Heavy snowfall buries me, psychologically and physically. The deeper it gets around my home, the more closed in I feel in my head. My usual drive and ambition are stopped in their tracks just like the trains in Boston. The stacks of laundry and dishes get higher and deeper. The lists of groceries and errands get longer and more formidable. My brain gets snowed in; any creative sparks I might have are quickly frozen, and I am stuck in a cold, dormant, dark place where I don’t want to be, and I can’t find my way out.
This winter’s relentless weather pattern has everyone struggling to keep up. Most winters, the heavy snowstorms are the exception rather than the rule, and everyone has a couple of weeks or more to clean up, clear out, get back on schedule, get things moving again, before hunkering down for the next big storm. That’s what big storms encourage you to do; hunker down. There’s something basic, and real, and natural about that feeling; it’s genuinely safer to stay in and wait it out than try to pretend it’s not happening, that the snow isn’t coming down 2 inches per hour, and the roads aren’t dangerously slippery and narrowed between the growing snowbanks. But human nature starts to push against this the longer it goes on; some call it “cabin fever”, others say they feel “cooped up” or “snowbound”. Safety and comfort become shackles to the spirit.
The snow has briefly let up this week, and I have tunneled out of my emotional snowbank to catch up on laundry, including some blankets and bedding that have long needed attention. I finally emptied my kitchen counters of all dirty dishes, although in this house that never lasts for long. Digging out of my own head, I have plowed through piles of food magazines, consigning most of them to the recycling bin after pulling out a recipe or two that I found irresistible. I have haunted all my usual cooking websites, soaking up the inspiration of others, like sunshine for my brain, melting the mental ice dams away.

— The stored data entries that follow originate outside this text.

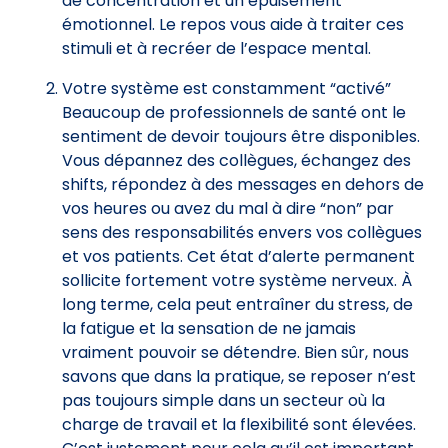
de concentration et un épuisement
émotionnel. Le repos vous aide à traiter ces
stimuli et à recréer de l’espace mental.
Votre système est constamment “activé”
Beaucoup de professionnels de santé ont le
sentiment de devoir toujours être disponibles.
Vous dépannez des collègues, échangez des
shifts, répondez à des messages en dehors de
vos heures ou avez du mal à dire “non” par
sens des responsabilités envers vos collègues
et vos patients. Cet état d’alerte permanent
sollicite fortement votre système nerveux. À
long terme, cela peut entraîner du stress, de
la fatigue et la sensation de ne jamais
vraiment pouvoir se détendre. Bien sûr, nous
savons que dans la pratique, se reposer n’est
pas toujours simple dans un secteur où la
charge de travail et la flexibilité sont élevées.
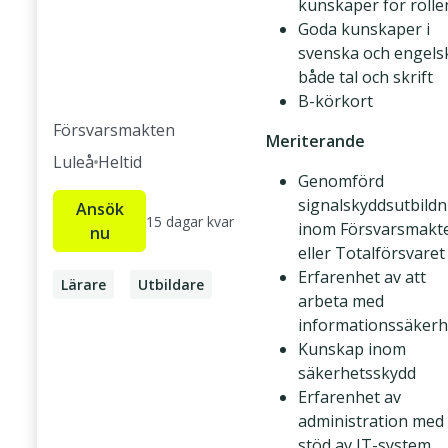
kunskaper för rolle
Goda kunskaper i
svenska och engelsk
både tal och skrift
B-körkort
Försvarsmakten
Meriterande
Luleå
Heltid
Genomförd
signalskyddsutbildn
Ansök
15 dagar kvar
inom Försvarsmakt
nu
eller Totalförsvaret
Erfarenhet av att
Lärare
Utbildare
arbeta med
Signalskyddschef
informationssäkerh
Kunskap inom
IT-säkerhetsansvarig
säkerhetsskydd
Erfarenhet av
administration med
stöd av IT-system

The powerful thing about digging out is this: once you get started, it feels fantastic. The blood starts pumping, the heart beats faster, space opens up around you, and all of a sudden, you have room. Room to move, room to think, room to plan, room to dream. Room to create.
I noticed this week was Mardi Gras and Chinese New Year. We don’t celebrate either one, as a rule, but this year’s serendipitous meeting of the two gave me an idea. With some long leftover chocoate sauces (who knew they kept so long?) and brightly-colored sanding sugars, I could dispatch our ubiquitous collection of take-out fortune cookies. Every time we order Chinese take-out, the restaurant throws in enough fortune cookies for a family of much larger size than ours, perhaps an indication of how many people they think we are feeding. Hey, leftover Chinese take-out is golden. But for some reason, nobody is interested in the leftover fortune cookies. They get stashed in a large ziptop bag in the pantry, where they sit for a looooong time. Why don’t I just throw them away? I can’t do it. I always think there’s got to be some way to have fun with them. Inspired by the lunar calendar and the colors of Mardi Gras, I dipped the fortune cookies in chocolate sauce (some milk, some white), sprinkled purple, green and yellow sugar over them, let them set up on racks, and then popped them in the fridge to harden. They were indeed fun to make, and tasty, too.
Hey, I know fortune cookies are not actually Chinese, but I’ll take any little bit of fun I can get right now. We’re getting more bad weather this weekend. There will be more digging out to do.